As Berasáin gets dressed, the revolutionaries continue forward, advancing in a tight group, except for Pablo and Robinsón, who have taken out the subversive flyers and are placing them in doorways. When they reach the intersection, they unanimously agree to follow the suggestion of the former civil guardsman Santillán, so they set off on the Carretera de Eztegara toward the foundry. Thus, the Dandy does not spot them as he makes his way out his front door, cursing his bad luck, and fearfully walks up Calle Leguía toward the barracks, having taken the precaution of bringing his late grandfather’s spear along, just in case. He had thought when they offered him the job of constable that his most difficult task would be making sure that people didn’t toss papers on the ground and that the children were all at home by ten o’clock at night. On the other side of the river, the band of revolutionaries is advancing through the shadows with halting steps, finding not a soul on the streets save a black cat arching its back from the abandoned driver’s seat of the streetcar that runs between Altzate and Vera. Just after that, the alley enters a tunnel of leafy trees, and the sound of the water makes the unexpected silence surrounding the group seem even denser by contrast. The revolution has clearly not broken out in this village, where the people seem to be sleeping like angels.
“Why the devil aren’t the men of this damned village out in the street?” Gil Galar asks, speaking loudly. When someone tells him to lower his voice, he gets angry: “The sooner they know that we’ve arrived, the better, am I right?”

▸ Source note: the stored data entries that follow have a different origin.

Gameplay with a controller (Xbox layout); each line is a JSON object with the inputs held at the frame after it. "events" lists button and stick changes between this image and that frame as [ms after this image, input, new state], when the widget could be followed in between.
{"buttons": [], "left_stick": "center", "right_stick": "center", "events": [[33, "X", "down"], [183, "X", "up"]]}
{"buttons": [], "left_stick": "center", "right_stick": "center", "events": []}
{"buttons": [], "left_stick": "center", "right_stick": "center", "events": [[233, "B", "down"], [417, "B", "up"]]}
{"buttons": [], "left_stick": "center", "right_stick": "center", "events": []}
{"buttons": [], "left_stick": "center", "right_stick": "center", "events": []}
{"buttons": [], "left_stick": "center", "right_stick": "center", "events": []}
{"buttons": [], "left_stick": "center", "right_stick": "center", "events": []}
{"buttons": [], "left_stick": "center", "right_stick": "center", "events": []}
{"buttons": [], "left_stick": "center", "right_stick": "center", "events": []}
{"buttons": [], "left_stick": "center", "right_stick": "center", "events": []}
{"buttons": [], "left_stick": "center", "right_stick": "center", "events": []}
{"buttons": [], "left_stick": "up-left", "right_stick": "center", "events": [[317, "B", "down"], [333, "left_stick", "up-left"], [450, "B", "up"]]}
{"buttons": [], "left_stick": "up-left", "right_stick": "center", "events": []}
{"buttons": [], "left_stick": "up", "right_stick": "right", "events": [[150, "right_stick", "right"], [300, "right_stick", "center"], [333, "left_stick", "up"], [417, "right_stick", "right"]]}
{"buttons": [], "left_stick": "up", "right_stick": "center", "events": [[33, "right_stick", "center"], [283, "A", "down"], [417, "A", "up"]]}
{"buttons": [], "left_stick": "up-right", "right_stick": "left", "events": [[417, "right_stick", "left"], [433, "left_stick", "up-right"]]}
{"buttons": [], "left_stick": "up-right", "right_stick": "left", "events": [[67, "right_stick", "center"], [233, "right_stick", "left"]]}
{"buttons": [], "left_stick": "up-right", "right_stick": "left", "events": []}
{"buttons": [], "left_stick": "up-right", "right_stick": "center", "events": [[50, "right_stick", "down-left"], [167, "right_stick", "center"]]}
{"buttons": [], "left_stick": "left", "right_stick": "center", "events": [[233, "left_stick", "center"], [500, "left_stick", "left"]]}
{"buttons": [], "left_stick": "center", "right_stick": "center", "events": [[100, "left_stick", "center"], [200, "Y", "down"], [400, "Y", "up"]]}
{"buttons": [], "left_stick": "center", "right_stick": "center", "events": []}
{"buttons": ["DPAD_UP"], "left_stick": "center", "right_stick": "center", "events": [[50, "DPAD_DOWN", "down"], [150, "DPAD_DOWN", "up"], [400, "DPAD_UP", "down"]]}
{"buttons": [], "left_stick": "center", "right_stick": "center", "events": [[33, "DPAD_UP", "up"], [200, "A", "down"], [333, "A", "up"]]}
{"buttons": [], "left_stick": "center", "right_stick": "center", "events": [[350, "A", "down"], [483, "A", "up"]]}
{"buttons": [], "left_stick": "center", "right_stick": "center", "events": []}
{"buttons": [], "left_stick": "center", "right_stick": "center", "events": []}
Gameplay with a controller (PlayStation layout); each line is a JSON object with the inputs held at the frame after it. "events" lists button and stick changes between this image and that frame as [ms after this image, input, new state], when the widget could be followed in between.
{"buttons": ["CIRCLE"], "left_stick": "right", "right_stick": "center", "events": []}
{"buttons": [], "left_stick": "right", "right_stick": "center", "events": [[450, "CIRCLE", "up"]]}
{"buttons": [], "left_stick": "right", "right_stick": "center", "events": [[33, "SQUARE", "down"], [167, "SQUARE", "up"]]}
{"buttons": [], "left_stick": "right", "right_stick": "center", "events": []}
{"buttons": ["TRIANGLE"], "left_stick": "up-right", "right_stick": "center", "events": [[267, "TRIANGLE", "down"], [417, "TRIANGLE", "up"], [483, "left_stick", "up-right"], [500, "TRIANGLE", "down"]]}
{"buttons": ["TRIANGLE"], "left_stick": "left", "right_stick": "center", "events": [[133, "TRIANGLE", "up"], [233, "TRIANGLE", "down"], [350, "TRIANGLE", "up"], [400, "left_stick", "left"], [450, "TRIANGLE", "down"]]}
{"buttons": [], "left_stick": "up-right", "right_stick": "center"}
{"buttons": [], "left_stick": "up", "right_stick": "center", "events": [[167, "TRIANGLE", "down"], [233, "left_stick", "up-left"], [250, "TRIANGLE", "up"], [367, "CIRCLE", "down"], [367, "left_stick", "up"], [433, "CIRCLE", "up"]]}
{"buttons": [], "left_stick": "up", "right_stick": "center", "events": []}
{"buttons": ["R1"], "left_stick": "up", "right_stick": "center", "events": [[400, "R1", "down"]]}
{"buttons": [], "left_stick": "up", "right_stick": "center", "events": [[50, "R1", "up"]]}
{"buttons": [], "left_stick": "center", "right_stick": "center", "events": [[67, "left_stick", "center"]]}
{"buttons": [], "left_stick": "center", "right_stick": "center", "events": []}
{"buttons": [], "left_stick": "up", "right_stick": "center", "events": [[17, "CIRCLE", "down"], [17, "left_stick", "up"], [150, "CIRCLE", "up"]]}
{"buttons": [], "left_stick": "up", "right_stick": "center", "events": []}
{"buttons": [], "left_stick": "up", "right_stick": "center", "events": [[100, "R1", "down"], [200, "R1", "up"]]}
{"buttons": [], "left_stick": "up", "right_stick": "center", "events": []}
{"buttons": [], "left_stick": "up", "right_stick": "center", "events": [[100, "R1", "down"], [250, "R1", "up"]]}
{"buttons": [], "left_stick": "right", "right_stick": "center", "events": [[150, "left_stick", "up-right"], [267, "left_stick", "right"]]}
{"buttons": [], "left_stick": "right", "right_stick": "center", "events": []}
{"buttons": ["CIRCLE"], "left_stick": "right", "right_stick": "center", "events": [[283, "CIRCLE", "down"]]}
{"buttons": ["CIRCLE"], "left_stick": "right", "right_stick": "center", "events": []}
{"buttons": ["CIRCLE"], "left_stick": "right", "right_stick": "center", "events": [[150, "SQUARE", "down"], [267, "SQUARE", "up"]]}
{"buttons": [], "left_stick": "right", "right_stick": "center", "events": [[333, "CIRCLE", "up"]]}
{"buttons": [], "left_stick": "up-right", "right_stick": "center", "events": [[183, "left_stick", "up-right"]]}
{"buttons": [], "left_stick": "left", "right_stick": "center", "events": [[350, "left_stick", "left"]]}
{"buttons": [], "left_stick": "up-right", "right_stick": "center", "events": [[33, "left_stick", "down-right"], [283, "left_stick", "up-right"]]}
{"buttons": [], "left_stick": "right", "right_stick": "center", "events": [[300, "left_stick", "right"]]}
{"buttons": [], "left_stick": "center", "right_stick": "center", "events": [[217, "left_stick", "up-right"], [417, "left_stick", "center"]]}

But the group continues advancing, silently and steadily like an army of ghosts.
The Carretera de Eztegara enters the neighborhood of Vera and ends shortly thereafter, opening onto the main avenue, which splits to the right and left depending on whether you want to go to Irún or to Pamplona via Lesaca. On the instructions of the expedition’s guides, the posse turns to the left and soon they can make out the lights of the foundry, whose machines apparently never get tired, working day and night. As the revolutionaries approach, the sound of the motors becomes more audible, and the light of the ovens glows through the large windows, illuminating the path. The smokestacks exhale smoke peppered with sparks that crackle as they come into contact with the cold, wet night. A stone wall separates the pavilions from the street, and the revolutionaries hug close to this wall until they reach the entrance, firmly locked at this hour. On the façade of the main building, engraved in stone, the name of the factory appears in large letters: “Fundiciones de Vera.”